Vida sem likes

Na semana passada, o Instagram decidiu ocultar no Brasil e em outros seis países o número de curtidas de fotos e vídeos no feed e no perfil dos usuários, em forma de teste. A providência segue uma experiência que começou em maio no Canadá e, segundo a empresa, foi tomada para “que os seguidores se concentrem mais nas fotos e vídeos que são compartilhados do que na quantidade de curtidas que recebem”. A companhia também deseja que as pessoas não sintam que estão em uma competição dentro da plataforma. A decisão dividiu opiniões. Uma das repercussões mais polêmicas partiu do vereador do Rio de Janeiro Carlos Bolsonaro (PSL). Em seu Twitter, ele postou que a verdadeira intenção da marca é “barrar o crescimento dos que pensam de forma independente”. Por outro lado, a maioria dos influencers se pronunciou com um discurso politicamente correto, afirmando que a medida é positiva e combate a busca excessiva por likes. Isso pode ser um discurso calculado e não refletir o pensamento real daqueles que já tratam a rede como um negócio. Usuários que burlaram o Instagram e publicaram na rede uma foto de seu perfil com o número de curtidas foram criticados. Além disso, fontes que trabalham na área afirmaram à ISTOÉ que nos bastidores influencers estão preocupados com a possível queda no faturamento. Há relatos de reuniões para criar novas formas de gerar engajamento, apesar das manifestações favoráveis na rede.

Dependência tecnológica

Apesar de a alteração amenizar a relação tóxica que muitos usuários regulares têm com a rede social, ela não resolve o problema de dependência tecnológica. De acordo com um estudo de 2017 da Royal Society for Public Health, instituição de saúde pública britânica, o Instagram é a plataforma mais nociva à saúde mental dos jovens. De cada 10 voluntários, sete afirmaram que o aplicativo foi prejudicial a sua autoimagem. Entre as meninas, nove em cada 10 estão infelizes e pensam em mudar a própria aparência por meio de procedimentos estéticos para serem mais aceitas na plataforma. Esse problema é constatado pelo Programa de Dependências Tecnológicas do Instituto de Psiquiatria da USP. Criado em 2006, o grupo atende pacientes para os quais o uso da tecnologia deixou de ser um prazer e passou a funcionar como uma espécie de transtorno obsessivo compulsivo, com componentes de impulsividade. De acordo com a psicóloga do programa, Dora Góes, as redes sociais apenas dão visibilidade ou agravam um problema que já existe. “As pessoas buscam ali o que falta na vida, mas nada substitui a necessidade do ser humano de ser aprovado nas suas relações pessoais. Vira uma busca sem fim”, diz ela. Na maioria dos casos de dependência tecnológica existem outras doenças associadas, como depressão e ansiedade.
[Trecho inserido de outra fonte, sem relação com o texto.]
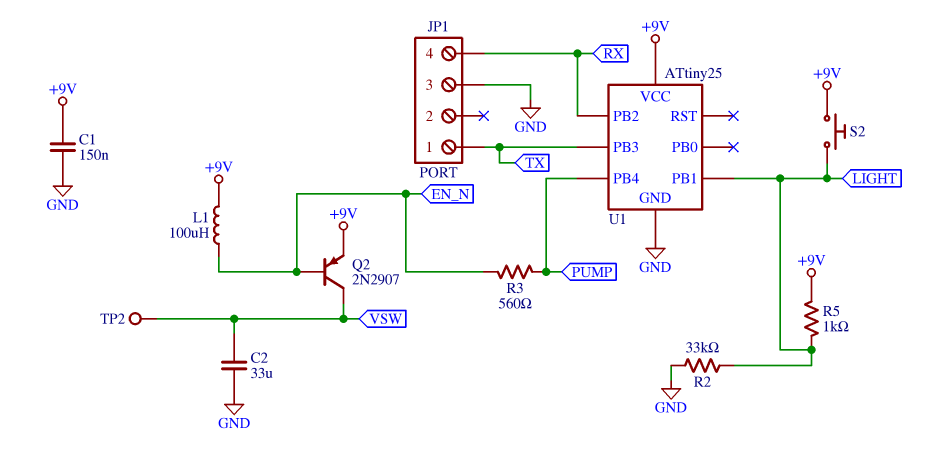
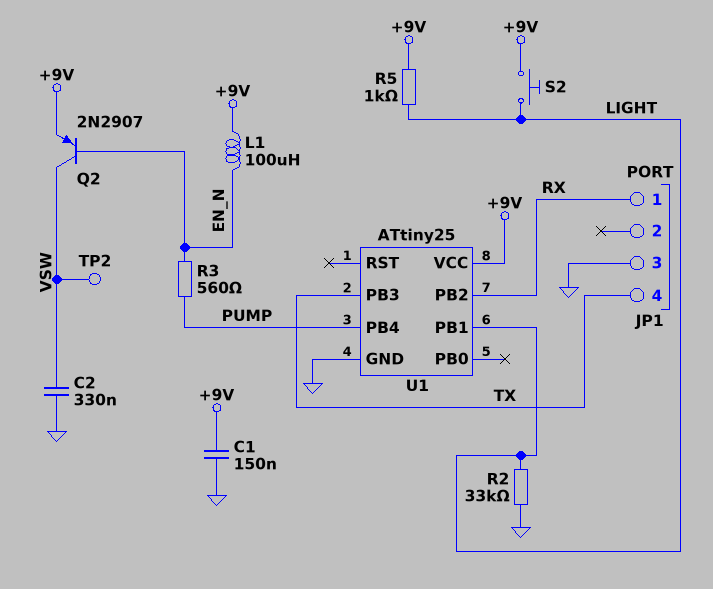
C2: 33uF (GND, VSW) -> 330nF (GND, VSW)
JP1 pin 1: TX -> RX
JP1 pin 4: RX -> TX

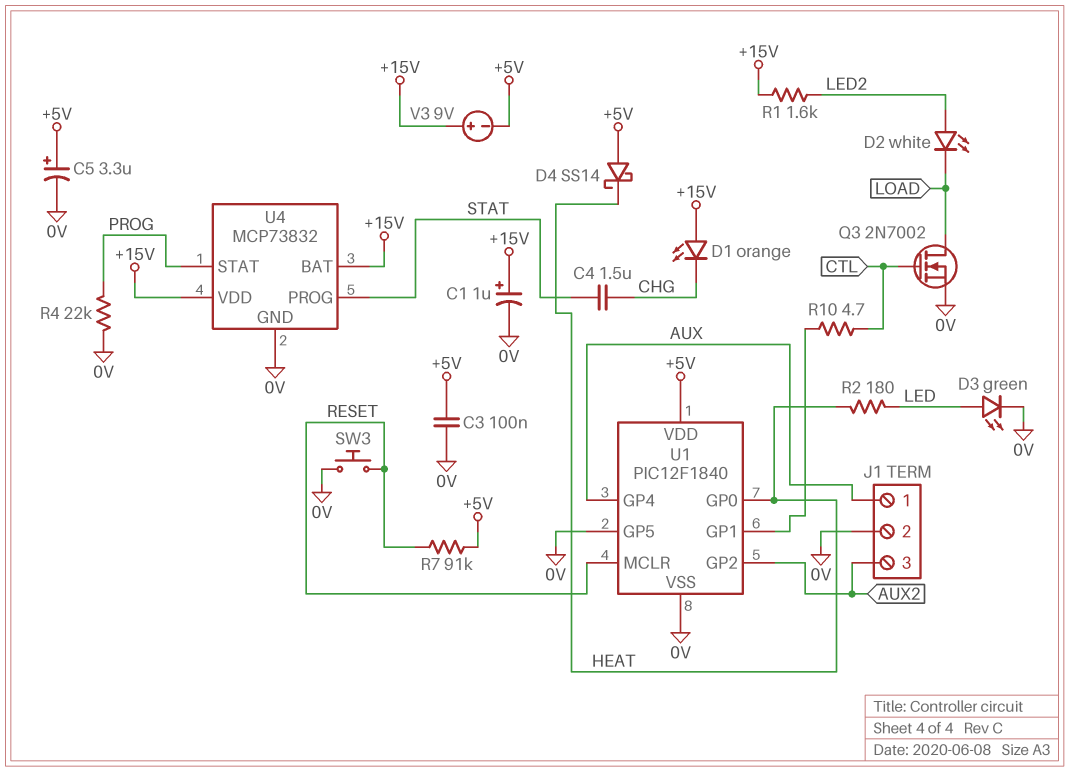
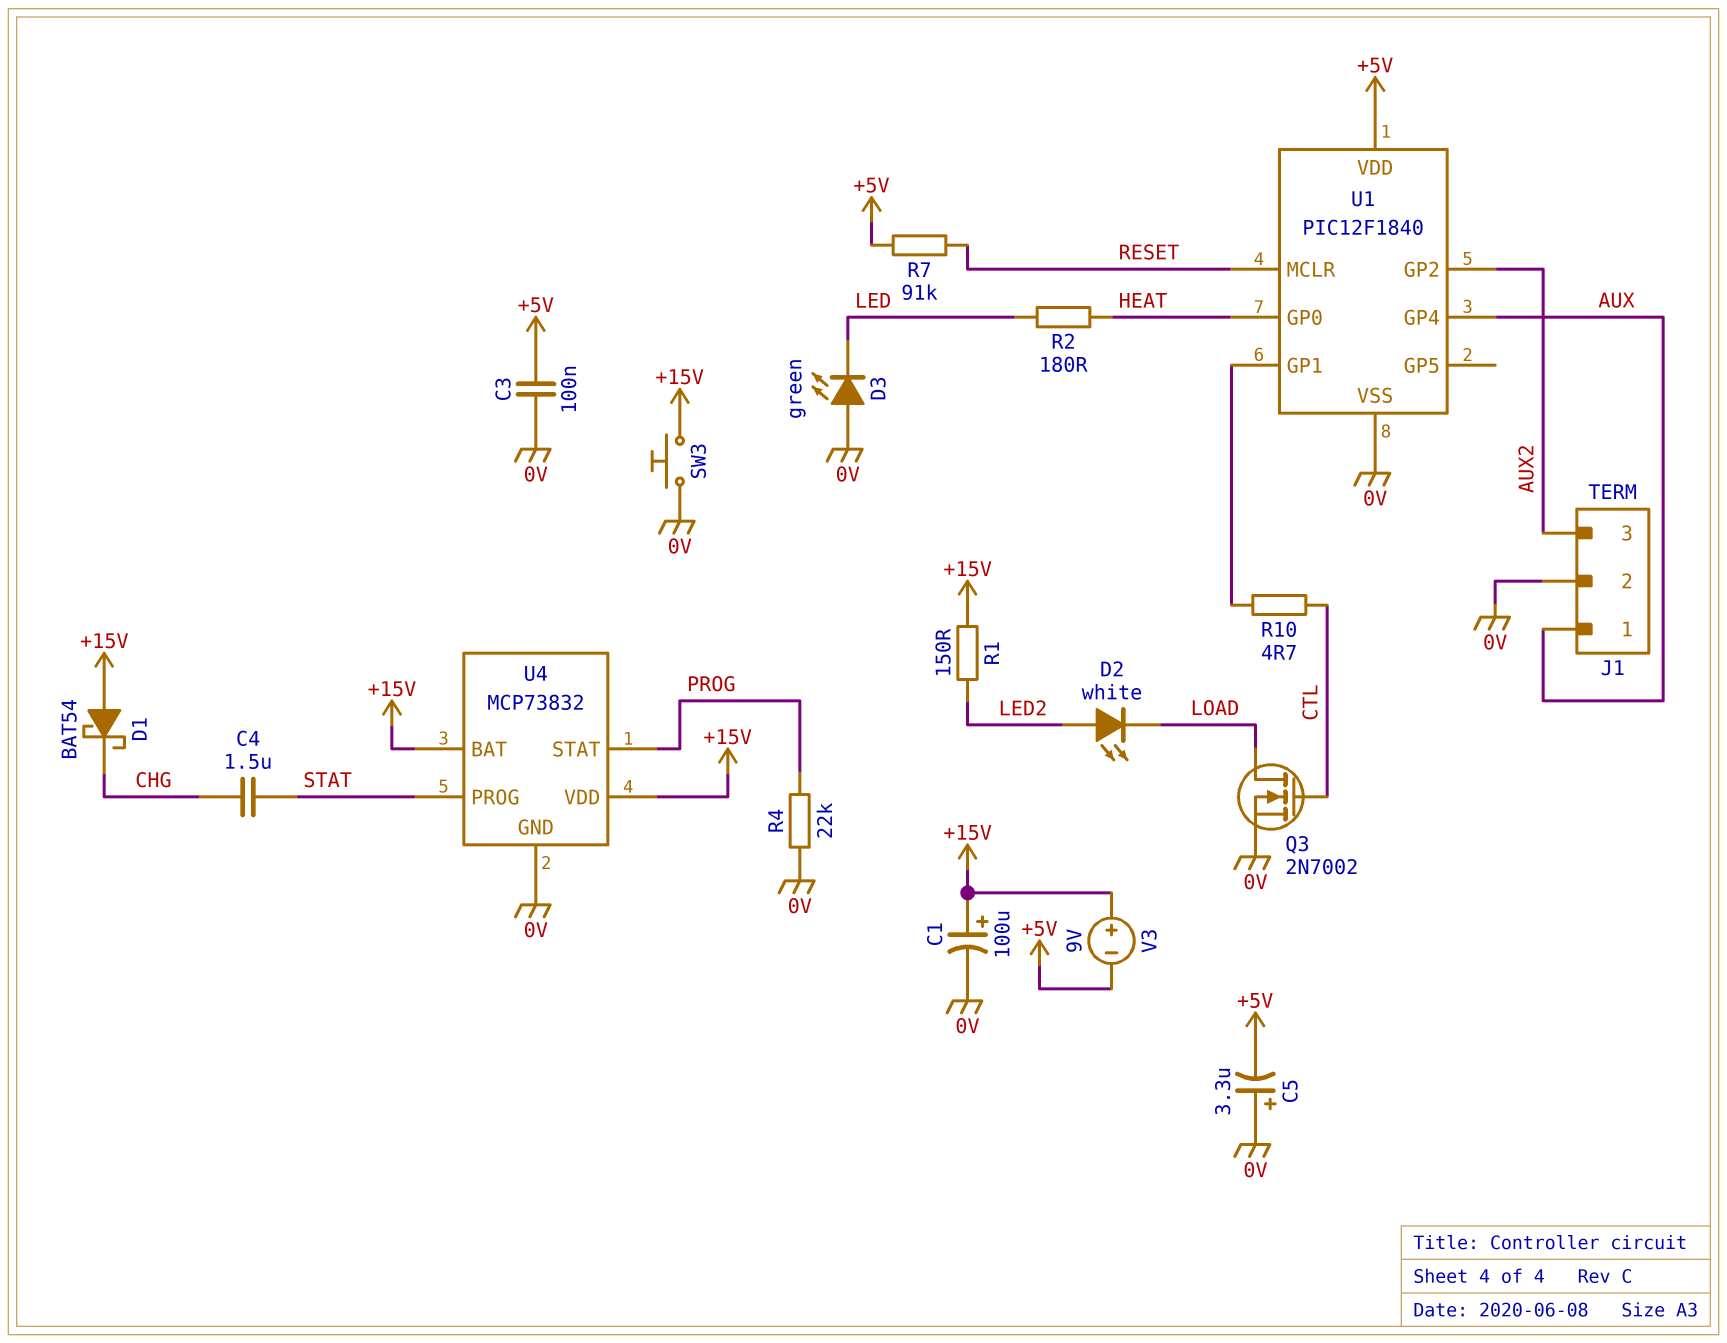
C1: 1uF (plus +15V, minus 0V) -> 100uF (plus +15V, minus 0V)
C5: 3.3uF (plus +5V, minus 0V) -> 3.3uF (plus 0V, minus +5V)
D1: LED orange (A +15V, K CHG) -> schottky BAT54 (A +15V, K CHG)
D3: LED green (A LED, K 0V) -> LED green (A 0V, K LED)
D4: schottky SS14 (A +5V, K HEAT) -> none
R1: 1.6k (+15V, LED2) -> 150 (+15V, LED2)
SW3: button (0V, RESET) -> button (+15V, 0V)
U1 pin GP5: 0V -> none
A influencer Mariana Gimezes já teve problemas de autoaceitação na adolescência e chegou a desenvolver depressão e síndrome do pânico. “Foi difícil, ficava me comparando com os outros e me sentia inferior”, diz ela. Formada em arquitetura, desde 2016 trabalha como influenciadora. Com 123 mil seguidores, vive de publicidade com os posts. Para ela, a mudança recente foi feita por interesses comerciais, para incentivar o patrocínio de posts, assim como ocorreu em 2018, quando eles passaram a aparecer aos usuários não por ordem cronológica mas, sim, pela quantidade de curtidas que recebiam. À época, Mariana chegou a ficar abalada com a queda nos likes: “Achei que não estavam gostando do meu trabalho.” Mais madura e próxima dos seguidores, hoje ela lida com a questão de uma forma bem-humorada: “É raro, mas quando faço foto com poucas curtidas, brinco que estou me sentindo abandonada e peço para as pessoas curtirem”.